In February PolyCare participated as an exhibitor at the conference “Innovation for International Organisations” in Geneva. The contacts to UN organizations established there led to further presentations of the MAS technology at the UNOPS in Copenhagen, WFP in Rome and UNHCR in London. For the first time ever, the production of a huge art object enabled the manufacture of very large coated panels.
However, in the year the company was mainly focused on the delivery of PolyCare’s first full production factory in Libya. However, fate intervened. During technical consultations and site and material analysis in Libya two PolyCare engineers only just escaped from an attempted kidnapping. Shortly afterwards the security situation worsened and the project stopped. The full factory equipment still remains in Tripoli, unused!
The development of “pushpike”, a segmental pressure pile, together with a Dutch team was technically and economically very promising. However, internal patent disputes between the Dutch partners subsequently prevented a market launch.
In May, PolyCare participated as a member of a delegation in the German government initiative “Civil Safety Engineering & Disaster Control” during consultations with the Chinese government and private companies in Shenzhen and Beijing. At the future conference “Life 3.0” at Frankfurt Airport in the same month, PolyCare attracted particular attention as an exhibitor. In the application for the Innovation Award of the German Economy (the world’s first innovation award), which is connected with this event, PolyCare was finally able to prevail as a finalist against more than 200 other applicants in December.
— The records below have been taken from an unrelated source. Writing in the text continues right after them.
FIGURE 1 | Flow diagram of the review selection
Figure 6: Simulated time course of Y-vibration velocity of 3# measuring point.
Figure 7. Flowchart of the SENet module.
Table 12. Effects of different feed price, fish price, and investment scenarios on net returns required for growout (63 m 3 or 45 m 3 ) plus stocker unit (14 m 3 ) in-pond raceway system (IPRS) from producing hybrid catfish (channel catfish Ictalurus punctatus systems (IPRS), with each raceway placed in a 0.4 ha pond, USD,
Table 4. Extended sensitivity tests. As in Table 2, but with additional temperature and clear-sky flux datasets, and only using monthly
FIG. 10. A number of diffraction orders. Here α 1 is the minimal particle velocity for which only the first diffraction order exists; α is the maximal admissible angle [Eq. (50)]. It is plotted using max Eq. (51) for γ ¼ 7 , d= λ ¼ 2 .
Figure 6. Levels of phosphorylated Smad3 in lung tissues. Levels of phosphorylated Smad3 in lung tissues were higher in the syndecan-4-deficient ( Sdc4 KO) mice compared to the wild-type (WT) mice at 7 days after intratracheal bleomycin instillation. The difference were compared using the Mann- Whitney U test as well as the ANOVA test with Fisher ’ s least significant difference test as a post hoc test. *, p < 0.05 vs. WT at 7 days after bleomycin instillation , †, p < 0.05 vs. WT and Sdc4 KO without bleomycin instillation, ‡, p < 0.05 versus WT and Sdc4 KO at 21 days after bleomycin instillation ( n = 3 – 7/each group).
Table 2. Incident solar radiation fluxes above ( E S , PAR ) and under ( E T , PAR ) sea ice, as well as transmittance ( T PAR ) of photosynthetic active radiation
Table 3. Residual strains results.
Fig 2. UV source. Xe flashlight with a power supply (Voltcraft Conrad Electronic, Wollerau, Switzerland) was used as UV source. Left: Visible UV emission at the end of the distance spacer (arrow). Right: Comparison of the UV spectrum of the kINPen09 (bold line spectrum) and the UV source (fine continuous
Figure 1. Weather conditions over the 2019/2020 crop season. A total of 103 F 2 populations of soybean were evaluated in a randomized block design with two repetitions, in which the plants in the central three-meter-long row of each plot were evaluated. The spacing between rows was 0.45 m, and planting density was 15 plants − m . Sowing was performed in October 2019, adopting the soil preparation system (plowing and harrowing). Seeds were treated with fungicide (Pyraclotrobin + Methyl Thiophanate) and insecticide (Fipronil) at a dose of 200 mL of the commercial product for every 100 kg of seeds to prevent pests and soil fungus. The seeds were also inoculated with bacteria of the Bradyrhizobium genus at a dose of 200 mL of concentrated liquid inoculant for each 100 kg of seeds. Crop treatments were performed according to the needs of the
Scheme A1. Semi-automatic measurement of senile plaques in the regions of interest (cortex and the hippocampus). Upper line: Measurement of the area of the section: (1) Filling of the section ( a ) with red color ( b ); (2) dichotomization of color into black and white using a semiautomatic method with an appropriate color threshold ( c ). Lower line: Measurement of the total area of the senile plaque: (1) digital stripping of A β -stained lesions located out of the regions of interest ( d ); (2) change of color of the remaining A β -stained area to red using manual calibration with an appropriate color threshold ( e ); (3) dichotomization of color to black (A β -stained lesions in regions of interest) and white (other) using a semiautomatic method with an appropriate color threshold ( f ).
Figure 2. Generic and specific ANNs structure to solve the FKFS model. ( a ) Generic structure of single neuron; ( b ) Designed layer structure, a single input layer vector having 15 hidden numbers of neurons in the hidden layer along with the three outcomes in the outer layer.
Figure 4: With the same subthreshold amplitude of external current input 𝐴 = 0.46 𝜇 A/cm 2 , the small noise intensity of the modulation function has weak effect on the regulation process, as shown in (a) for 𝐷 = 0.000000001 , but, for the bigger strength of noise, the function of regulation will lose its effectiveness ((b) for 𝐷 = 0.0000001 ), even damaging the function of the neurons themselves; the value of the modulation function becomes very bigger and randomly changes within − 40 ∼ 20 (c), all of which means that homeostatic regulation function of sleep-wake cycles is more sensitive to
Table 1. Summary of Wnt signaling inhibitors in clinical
The 3rd quarter was characterized by intensive further development in mould making, the conclusion of a new research agreement with the Technical University of Ilmenau and the start of the construction of a two-storey show house in Gehlberg. Administratively the reviews of the first research subsidies from funds of the European Community and investment allowances could be concluded. . The production line in Gehlberg was rebuilt to enable a faster production of the MAS element. With new vibrating tables and a changed rhythm the production of an element in 30-second intervals is now possible. At the same time the sales department worked on projects in India, Kazakhstan, Ivory Coast, Namibia and Iraq.
Towards the end of the year there was an unexpected disappointment because a project with a German-Swiss group of companies in West Africa finally failed due to financing issues after many months of planning. On the positive side, however, after long preparation and many technical tests in cooperation with the Bauhaus University of Weimar, the application procedure for the general building approval of the MAS system at the German Institute for Building Technology in Berlin could begin in December.